Rüyamda Mariva'yı tekrar görebilmenin umuduyla kapattım gözlerimi. Hâlbuki Mariva kalbime bıçak sokmuştu.
Yiyecek bir şey yoksa Kadıköy'e yürüyüp "hardallı olsun" diyerek sosisli sandviç alırdım sahildeki büfeden. Cebimdeki son param olurdu hep. Dünyanın en kötü hardalı genzimi yakarken "olsun be, Allah kerim" diye geçirirdim aklımdan her seferinde. Kıymalı gözlemenin elektrikli saçtan yükselen kokusu damaklarımdan alt dişlerinin arasına doğru salyaların akmasına yol açtı. Rüyamdaki köpeklerin salyalı ulumalarını hatırladım. Açtım. Son paramdı. Yetmiş beş bin liraya gözleme satılıyordu insanın dinlenmesinin imkânının olmadığı Aksakallar Dinlenme Tesisi'nde.
Yirmi bir yıllık kişisel tarihimin sıfır noktasındaydım. Dünyanın ortasındaydım. Ulumak bir çözüm olabilirdi. Gözleme açan kadının yanından geçip içeriye, lokanta ve marketin olduğu kapalı bölüme geçtim. Çorba, tavuk haşlama, kavurma, kuru fasulye, tas kebap, pilav, sütlaç vesaireden oluşan self servis tezgâhını boylu boyunca yürüyüp market kasasına geldim. "Yeni Harman, kibrit bir de" deyip uzattım seksen bini.
Dünyanın ortasında, Kuşadası'nın iki yüz kilometre uzağında, yirmi bir yıllık kişisel tarihimin sıfır noktasındaydım. Açtım. Burada ne işim olduğunu bilmiyordum. Gözleme yetmiş beş bindi. Yeni Harman yetmiş beş bindi. Yaş yirmi birdi. Kuşadası buradan iki yüz kilometreydi. Rakamları sevmiyordum. Otobüs tekrar yola koyulduğunda saklayamadığı bir Trakya şivesiyle konuşan hostes kızın dağıttığı paket keklerden bir tane aldım. Bütün cesaretsizliğimi toplayıp "bir tane daha alabilir miyim?" diye sordum. Kırmızı ruj, baygın deodorant ve yıpranmış ojeden yapılma hostes "tabii ki" dedi. Kemirdim kekleri. Granül kahvenin berbat tadıyla paket keklerin bayatlığı ağzımda birleşince "keşke ulusaydım" diye geçirdim aklımdan.

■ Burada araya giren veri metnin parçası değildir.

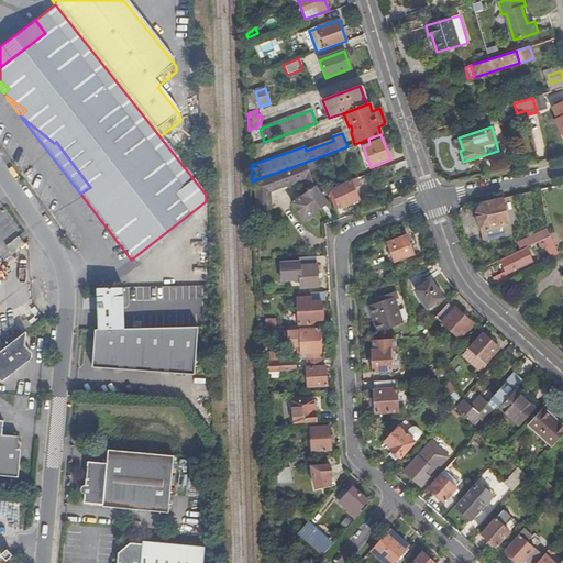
[(252,181),(254,210),(271,209),(269,192),(299,181),(309,191),(291,202),(302,220),(327,203),(315,188),(308,170),(319,166),(316,158),(252,181)]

Rüyamda Mariva'yı tekrar görebilmenin umuduyla kapattım gözlerimi. Hâlbuki Mariva kalbime bıçak sokmuştu. Sevdiğimizin elindeki bıçak bir noktada kaçınılmaz olarak imtihanımıza dönüşecekti. "Mariva'yı değil, kendimi" diye düşündüm. Mariva'yı değil, kendimi.